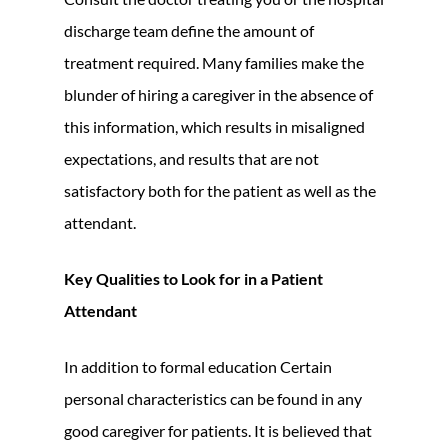
discharge team define the amount of
treatment required. Many families make the
blunder of hiring a caregiver in the absence of
this information, which results in misaligned
expectations, and results that are not
satisfactory both for the patient as well as the
attendant.
Key Qualities to Look for in a Patient
Attendant
In addition to formal education Certain
personal characteristics can be found in any
good caregiver for patients. It is believed that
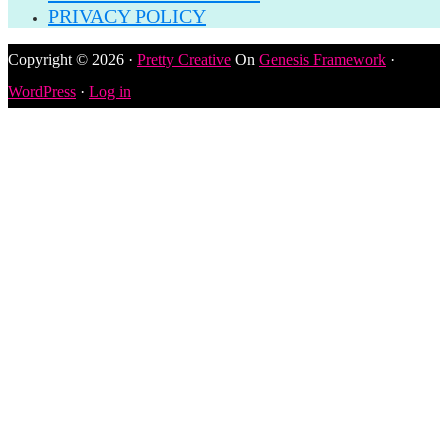
PRIVACY POLICY
Copyright © 2026 ·
Pretty Creative
On
Genesis Framework
·
WordPress
·
Log in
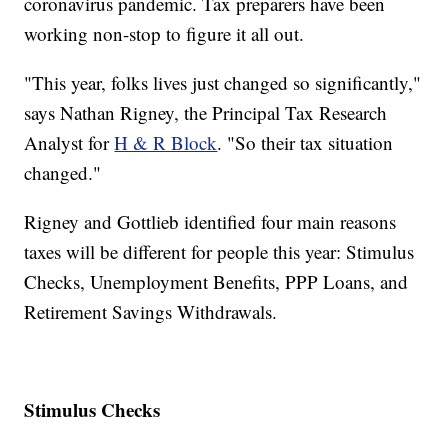
coronavirus pandemic. Tax preparers have been
working non-stop to figure it all out.
"This year, folks lives just changed so significantly,"
says Nathan Rigney, the Principal Tax Research
Analyst for
H & R Block
. "So their tax situation
changed."
Rigney and Gottlieb identified four main reasons
taxes will be different for people this year: Stimulus
Checks, Unemployment Benefits, PPP Loans, and
Retirement Savings Withdrawals.
Stimulus Checks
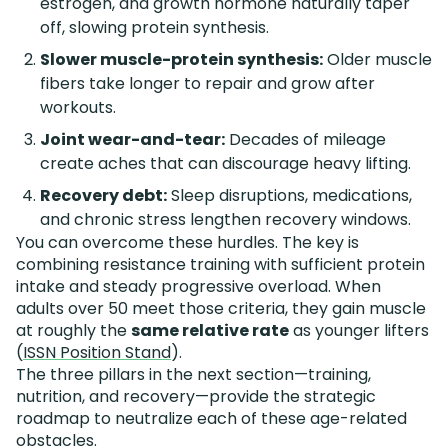
estrogen, and growth hormone naturally taper
off, slowing protein synthesis.
Slower muscle-protein synthesis:
Older muscle
fibers take longer to repair and grow after
workouts.
Joint wear-and-tear:
Decades of mileage
create aches that can discourage heavy lifting.
Recovery debt:
Sleep disruptions, medications,
and chronic stress lengthen recovery windows.
You can overcome these hurdles. The key is
combining resistance training with sufficient protein
intake and steady progressive overload. When
adults over 50 meet those criteria, they gain muscle
at roughly the
same relative rate
as younger lifters
(
ISSN Position Stand
).
The three pillars in the next section—training,
nutrition, and recovery—provide the strategic
roadmap to neutralize each of these age-related
obstacles.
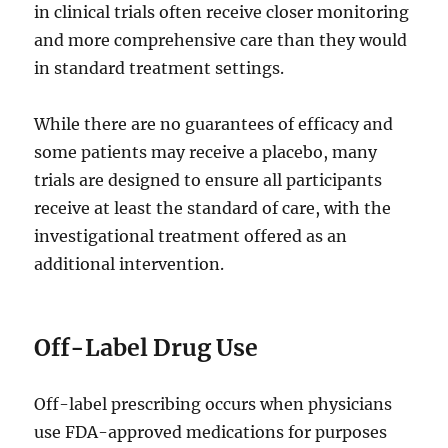
in clinical trials often receive closer monitoring
and more comprehensive care than they would
in standard treatment settings.
While there are no guarantees of efficacy and
some patients may receive a placebo, many
trials are designed to ensure all participants
receive at least the standard of care, with the
investigational treatment offered as an
additional intervention.
Off-Label Drug Use
Off-label prescribing occurs when physicians
use FDA-approved medications for purposes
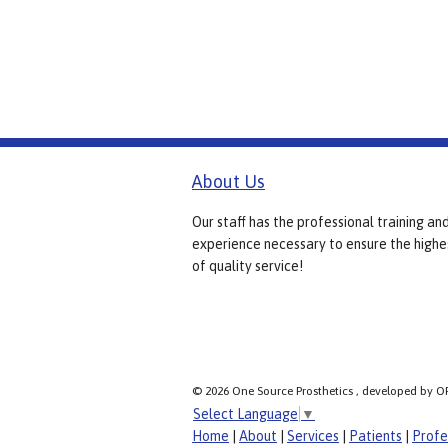
About Us
Our staff has the professional training an
experience necessary to ensure the highe
of quality service!
© 2026 One Source Prosthetics , developed by O
Select Language
▼
Home
|
About
|
Services
|
Patients
|
Profe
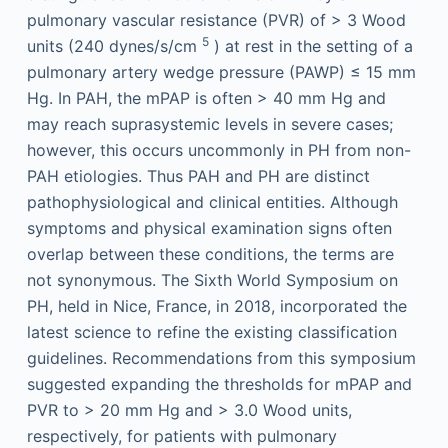
pulmonary vascular resistance (PVR) of > 3 Wood
5
units (240 dynes/s/cm
) at rest in the setting of a
pulmonary artery wedge pressure (PAWP) ≤ 15 mm
Hg. In PAH, the mPAP is often > 40 mm Hg and
may reach suprasystemic levels in severe cases;
however, this occurs uncommonly in PH from non-
PAH etiologies. Thus PAH and PH are distinct
pathophysiological and clinical entities. Although
symptoms and physical examination signs often
overlap between these conditions, the terms are
not synonymous. The Sixth World Symposium on
PH, held in Nice, France, in 2018, incorporated the
latest science to refine the existing classification
guidelines. Recommendations from this symposium
suggested expanding the thresholds for mPAP and
PVR to > 20 mm Hg and > 3.0 Wood units,
respectively, for patients with pulmonary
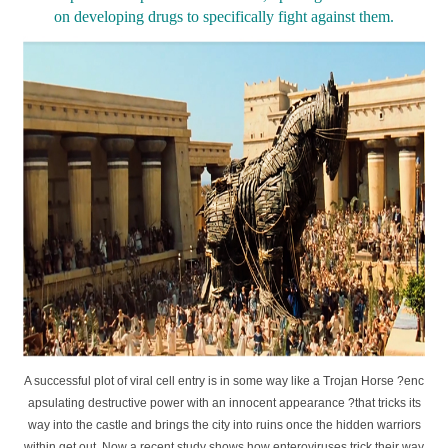
on developing drugs to specifically fight against them.
A successful plot of viral cell entry is in some way like a Trojan Horse ?enc
apsulating destructive power with an innocent appearance ?that tricks its
way into the castle and brings the city into ruins once the hidden warriors
within get out. Now a recent study shows how enteroviruses trick their way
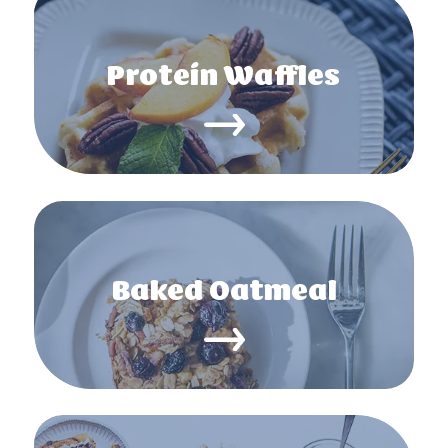
Protein Waffles
Baked Oatmeal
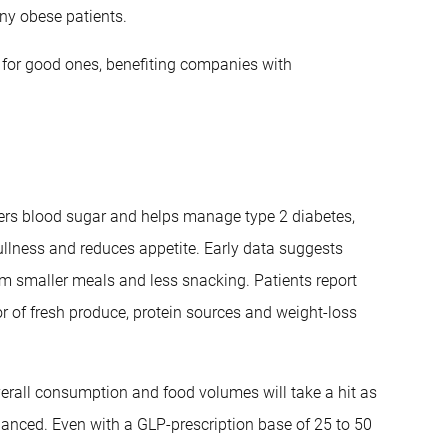
ny obese patients.
s for good ones, benefiting companies with
wers blood sugar and helps manage type 2 diabetes,
ullness and reduces appetite. Early data suggests
m smaller meals and less snacking. Patients report
r of fresh produce, protein sources and weight-loss
overall consumption and food volumes will take a hit as
nuanced. Even with a GLP-prescription base of 25 to 50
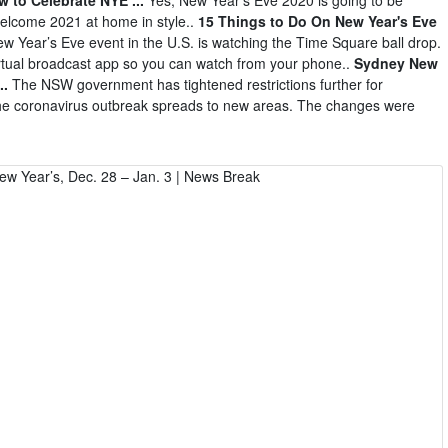
 welcome 2021 at home in style..
15 Things to Do On New Year's Eve
w Year’s Eve event in the U.S. is watching the Time Square ball drop.
irtual broadcast app so you can watch from your phone..
Sydney New
..
The NSW government has tightened restrictions further for
the coronavirus outbreak spreads to new areas. The changes were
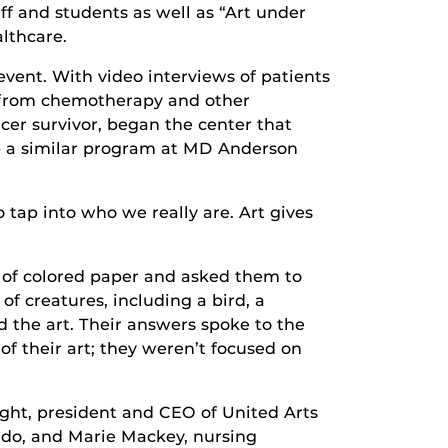
aff and students as well as “Art under
althcare.
vent. With video interviews of patients
m from chemotherapy and other
cer survivor, began the center that
p a similar program at MD Anderson
o tap into who we really are. Art gives
p of colored paper and asked them to
f creatures, including a bird, a
d the art. Their answers spoke to the
of their art; they weren’t focused on
ight, president and CEO of United Arts
ando, and Marie Mackey, nursing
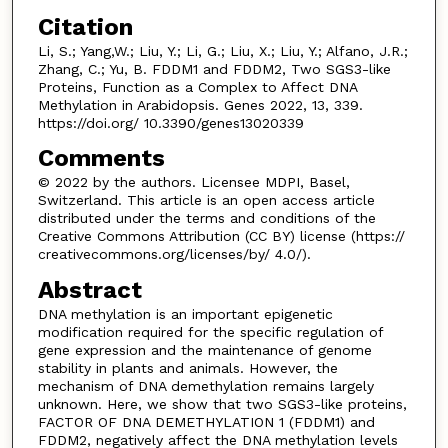
Citation
Li, S.; Yang,W.; Liu, Y.; Li, G.; Liu, X.; Liu, Y.; Alfano, J.R.;
Zhang, C.; Yu, B. FDDM1 and FDDM2, Two SGS3-like
Proteins, Function as a Complex to Affect DNA
Methylation in Arabidopsis. Genes 2022, 13, 339.
https://doi.org/ 10.3390/genes13020339
Comments
© 2022 by the authors. Licensee MDPI, Basel,
Switzerland. This article is an open access article
distributed under the terms and conditions of the
Creative Commons Attribution (CC BY) license (https://
creativecommons.org/licenses/by/ 4.0/).
Abstract
DNA methylation is an important epigenetic
modification required for the specific regulation of
gene expression and the maintenance of genome
stability in plants and animals. However, the
mechanism of DNA demethylation remains largely
unknown. Here, we show that two SGS3-like proteins,
FACTOR OF DNA DEMETHYLATION 1 (FDDM1) and
FDDM2, negatively affect the DNA methylation levels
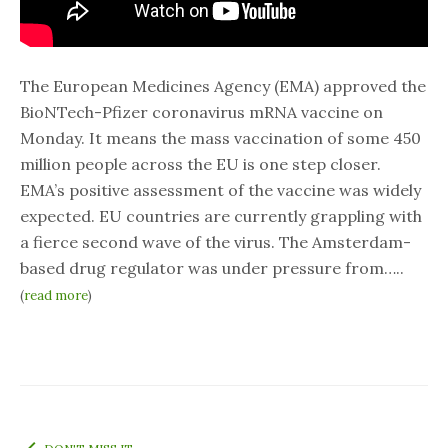
The European Medicines Agency (EMA) approved the
BioNTech-Pfizer coronavirus mRNA vaccine on
Monday. It means the mass vaccination of some 450
million people across the EU is one step closer.
EMA’s positive assessment of the vaccine was widely
expected. EU countries are currently grappling with
a fierce second wave of the virus. The Amsterdam-
based drug regulator was under pressure from…..
(
read more
)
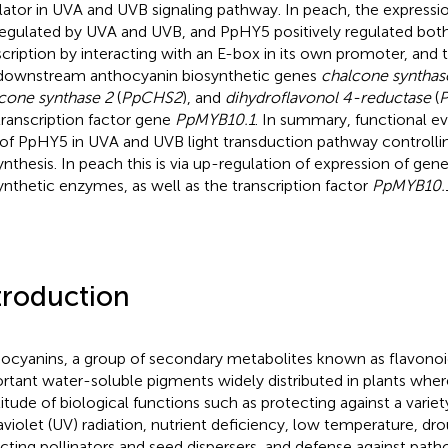
lator in UVA and UVB signaling pathway. In peach, the expressi
egulated by UVA and UVB, and PpHY5 positively regulated both
scription by interacting with an E-box in its own promoter, and t
downstream anthocyanin biosynthetic genes
chalcone synthas
cone synthase 2
(
PpCHS2
), and
dihydroflavonol 4-reductase
(
P
transcription factor gene
PpMYB10.1
. In summary, functional e
 of PpHY5 in UVA and UVB light transduction pathway controlli
ynthesis. In peach this is via up-regulation of expression of ge
ynthetic enzymes, as well as the transcription factor
PpMYB10.
troduction
ocyanins, a group of secondary metabolites known as flavono
rtant water-soluble pigments widely distributed in plants wher
itude of biological functions such as protecting against a variety
raviolet (UV) radiation, nutrient deficiency, low temperature, dro
acting pollinators and seed dispersers, and defense against pat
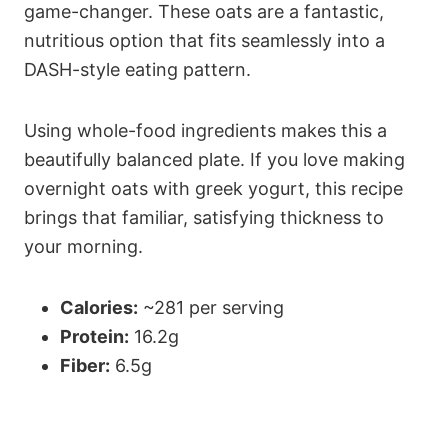
game-changer. These oats are a fantastic,
nutritious option that fits seamlessly into a
DASH-style eating pattern.
Using whole-food ingredients makes this a
beautifully balanced plate. If you love making
overnight oats with greek yogurt, this recipe
brings that familiar, satisfying thickness to
your morning.
Calories:
~281 per serving
Protein:
16.2g
Fiber:
6.5g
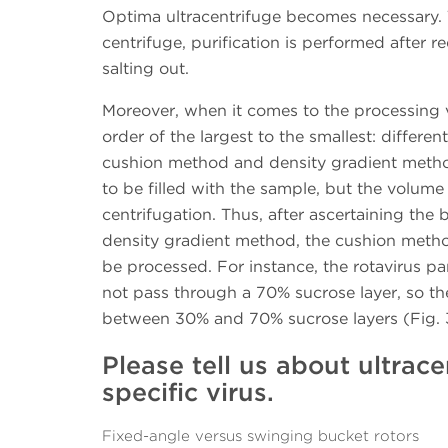
Optima ultracentrifuge becomes necessary. 
centrifuge, purification is performed after
salting out.
Moreover, when it comes to the processing 
order of the largest to the smallest: differe
cushion method and density gradient meth
to be filled with the sample, but the volume
centrifugation. Thus, after ascertaining the b
density gradient method, the cushion metho
be processed. For instance, the rotavirus pa
not pass through a 70% sucrose layer, so the
between 30% and 70% sucrose layers (Fig. 
Please tell us about ultrace
specific virus.
Fixed-angle versus swinging bucket rotors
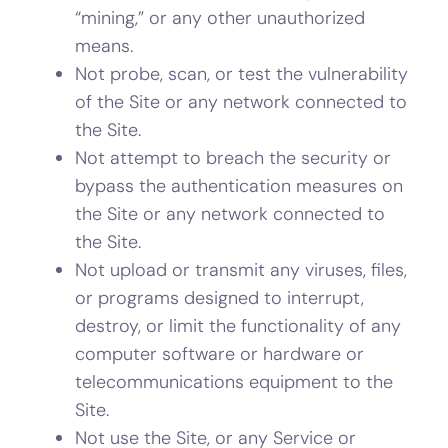
“mining,” or any other unauthorized
means.
Not probe, scan, or test the vulnerability
of the Site or any network connected to
the Site.
Not attempt to breach the security or
bypass the authentication measures on
the Site or any network connected to
the Site.
Not upload or transmit any viruses, files,
or programs designed to interrupt,
destroy, or limit the functionality of any
computer software or hardware or
telecommunications equipment to the
Site.
Not use the Site, or any Service or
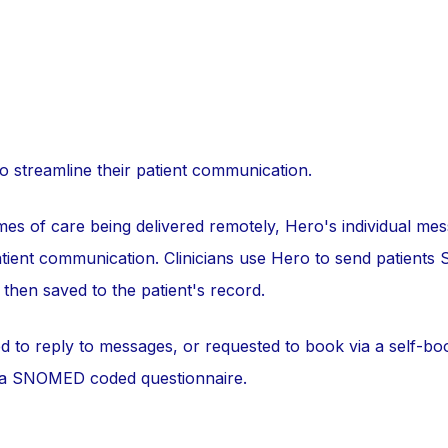
streamline their patient communication.
es of care being delivered remotely, Hero's individual mess
tient communication. Clinicians use Hero to send patients
then saved to the patient's record.
ed to reply to messages, or requested to book via a self-bo
 a SNOMED coded questionnaire.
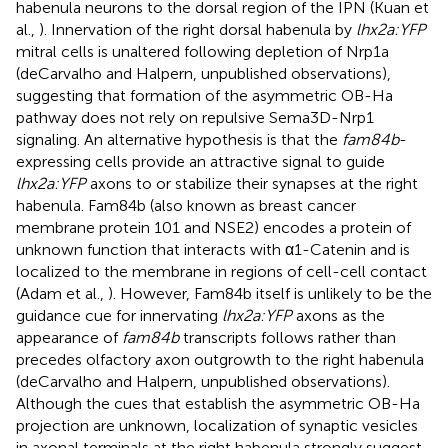
habenula neurons to the dorsal region of the IPN (Kuan et
al.,
). Innervation of the right dorsal habenula by
lhx2a:YFP
mitral cells is unaltered following depletion of Nrp1a
(deCarvalho and Halpern, unpublished observations),
suggesting that formation of the asymmetric OB-Ha
pathway does not rely on repulsive Sema3D-Nrp1
signaling. An alternative hypothesis is that the
fam84b
-
expressing cells provide an attractive signal to guide
lhx2a:YFP
axons to or stabilize their synapses at the right
habenula. Fam84b (also known as breast cancer
membrane protein 101 and NSE2) encodes a protein of
unknown function that interacts with α1-Catenin and is
localized to the membrane in regions of cell-cell contact
(Adam et al.,
). However, Fam84b itself is unlikely to be the
guidance cue for innervating
lhx2a:YFP
axons as the
appearance of
fam84b
transcripts follows rather than
precedes olfactory axon outgrowth to the right habenula
(deCarvalho and Halpern, unpublished observations).
Although the cues that establish the asymmetric OB-Ha
projection are unknown, localization of synaptic vesicles
in axonal terminals at the right habenula strongly suggest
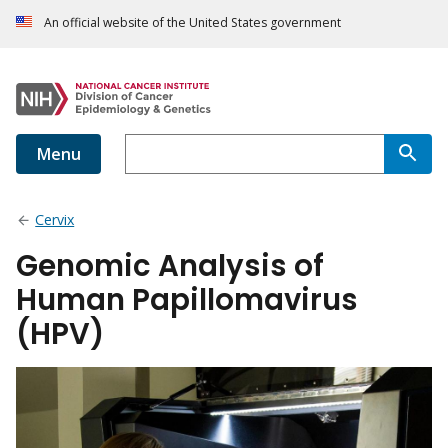
An official website of the United States government
Menu
Cervix
Genomic Analysis of
Human Papillomavirus
(HPV)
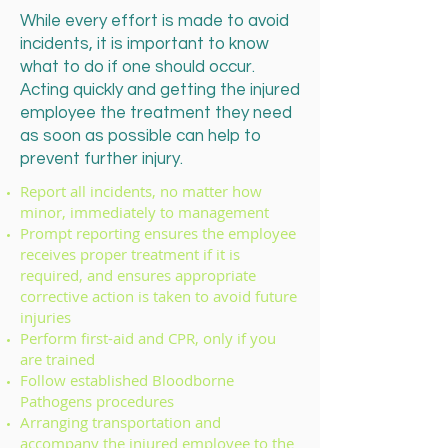
While every effort is made to avoid
incidents, it is important to know
what to do if one should occur.
Acting quickly and getting the injured
employee the treatment they need
as soon as possible can help to
prevent further injury.
Report all incidents, no matter how
minor, immediately to management
Prompt reporting ensures the employee
receives proper treatment if it is
required, and ensures appropriate
corrective action is taken to avoid future
injuries
Perform first-aid and CPR, only if you
are trained
Follow established Bloodborne
Pathogens procedures
Arranging transportation and
accompany the injured employee to the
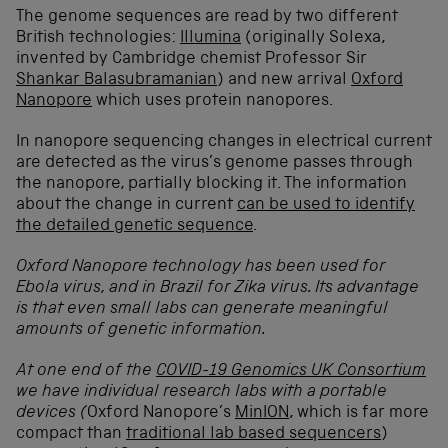
The genome sequences are read by two different
British technologies:
Illumina
(originally Solexa,
invented by Cambridge chemist Professor Sir
Shankar Balasubramanian
) and new arrival
Oxford
Nanopore
which uses protein nanopores.
In nanopore sequencing changes in electrical current
are detected as the virus’s genome passes through
the nanopore, partially blocking it. The information
about the change in current
can be used to identify
the detailed genetic sequence
.
Oxford Nanopore
technology has been used for
Ebola virus, and in Brazil for Zika virus. Its advantage
is that even small labs can generate meaningful
amounts of genetic information.
At one end of the
COVID-19 Genomics UK Consortium
we have individual research labs with a portable
devices (
Oxford Nanopore’s
MinION
, which is far more
compact than
traditional lab based sequencers
)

● **Aim of the task**
Search the records for the string "medications", and copy every line that holds it.

● **Completed exercise**
Sleep disruptions, medications,
use FDA-approved medications for purposes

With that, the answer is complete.